Wick (GRÜ): Für uns als kleinste Fraktion im Rat wird sich leider nichts vereinfachen. Mehrheiten für effiziente Umweltschutzmassnahmen zu gewinnen wird noch schwerer werden.

Ganz kurz umrissen: Wie sehen Sie in den kommenden vier Jahren die Politik im Kanton St. Gallen? In welche Richtung entwickelt sie sich, wie wird sie bezüglich Themen und Stil sein?

Hartmann (SP): Die Einäugigkeit wird Trumpf in der St. Galler Politik werden! Die bisher eher offene Haltung des Kantons St. Gallen wird gestoppt und Projekte voraussichtlich nur noch von der Kostenseite her beurteilt werden. Ideen mit Breitenwirkung, beispielsweise in der Bildungspolitik oder beim öffentlichen Verkehr, werden unter Druck geraten. Sicher werden auch Steuersenkungen durchgesetzt. Dies wird bei der nächsten Wirtschaftsflaute zu Sparmassnahmen und einem Abbau von für viele Menschen wichtigen Leistungen führen. Es ist davon auszugehen, dass der Stil der SVP Schule machen wird. Der Umgang zwischen den Parteien wird härter, es wird konfrontativer werden.

Storchenegger (CVP): Es bedeutet für alle Kantonsräte Mehrarbeit. Ich hoffe sehr, dass Stimmung und Kommunikation unter den Fraktionen konstruktiv bleibt und die Zusammenarbeit in den einzelnen Kommissionen zielorientiert ist.

Lusti (FDP): Es wird sicher eine bürgerliche Politik sein. Der Umgangsstil, so hoffe ich, dürfte einiges verbessert werden. Indem die SVP in der Regierung vertreten ist, kann meines Erachtens nicht nur reine Opposition gemacht werden, sondern vielmehr muss Verantwortung übernommen werden. Unser Kanton muss attraktiver werden.
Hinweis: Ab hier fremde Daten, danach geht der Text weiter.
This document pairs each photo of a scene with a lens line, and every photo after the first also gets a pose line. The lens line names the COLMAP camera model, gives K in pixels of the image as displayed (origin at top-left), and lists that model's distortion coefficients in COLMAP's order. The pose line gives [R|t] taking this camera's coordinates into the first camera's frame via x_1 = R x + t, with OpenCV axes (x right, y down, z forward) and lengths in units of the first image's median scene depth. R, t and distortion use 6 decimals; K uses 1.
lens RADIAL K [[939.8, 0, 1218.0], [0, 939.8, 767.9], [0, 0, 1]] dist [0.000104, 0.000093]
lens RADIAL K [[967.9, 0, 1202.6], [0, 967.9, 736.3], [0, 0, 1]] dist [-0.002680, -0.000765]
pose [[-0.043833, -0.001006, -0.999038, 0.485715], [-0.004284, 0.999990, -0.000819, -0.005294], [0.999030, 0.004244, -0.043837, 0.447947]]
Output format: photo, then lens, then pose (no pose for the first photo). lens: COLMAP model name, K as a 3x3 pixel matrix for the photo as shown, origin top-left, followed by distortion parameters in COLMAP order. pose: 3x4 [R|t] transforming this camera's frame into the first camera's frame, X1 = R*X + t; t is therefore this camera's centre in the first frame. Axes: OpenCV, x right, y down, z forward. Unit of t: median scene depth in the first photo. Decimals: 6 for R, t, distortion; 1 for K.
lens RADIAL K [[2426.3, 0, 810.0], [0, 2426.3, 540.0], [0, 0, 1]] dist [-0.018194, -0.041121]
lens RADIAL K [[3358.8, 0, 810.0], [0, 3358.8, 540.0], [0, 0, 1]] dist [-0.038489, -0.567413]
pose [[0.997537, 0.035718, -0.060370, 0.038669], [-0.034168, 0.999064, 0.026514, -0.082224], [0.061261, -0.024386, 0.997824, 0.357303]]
Böhi (SVP): Die Verkleinerung des Kantonsrates hatte zur Auswirkung, dass nur wenige der erstmals Kandidierenden die Wahl geschafft haben, das heisst, es gab keine wirkliche personelle Erneuerung. Demzufolge wird sich in Bezug auf den Ton und den Stil kaum Wesentliches ändern. Die Themenauswahl wird sich weiterhin hauptsächlich an der allgemeinen politischen Entwicklung orientieren. Schliesslich wird es sich erweisen, wie sich der Einzug der SVP in die Regierung auf die politische Arbeit auswirken wird, nachdem sich unser Regierungsrat in seinem Departement eingearbeitet hat.

Wick (GRÜ): Es hängt hier im Wesentlichen davon ab, wie sich die Fraktionen positionieren werden. Entscheidend wird sein, ob die FDP eine eigenständige Politik entwickeln oder im Schlepptau der grössten Partei fahren wird. Forderungen nach Steuerabbau, ohne zu sagen wo gespart werden soll, werden anhalten.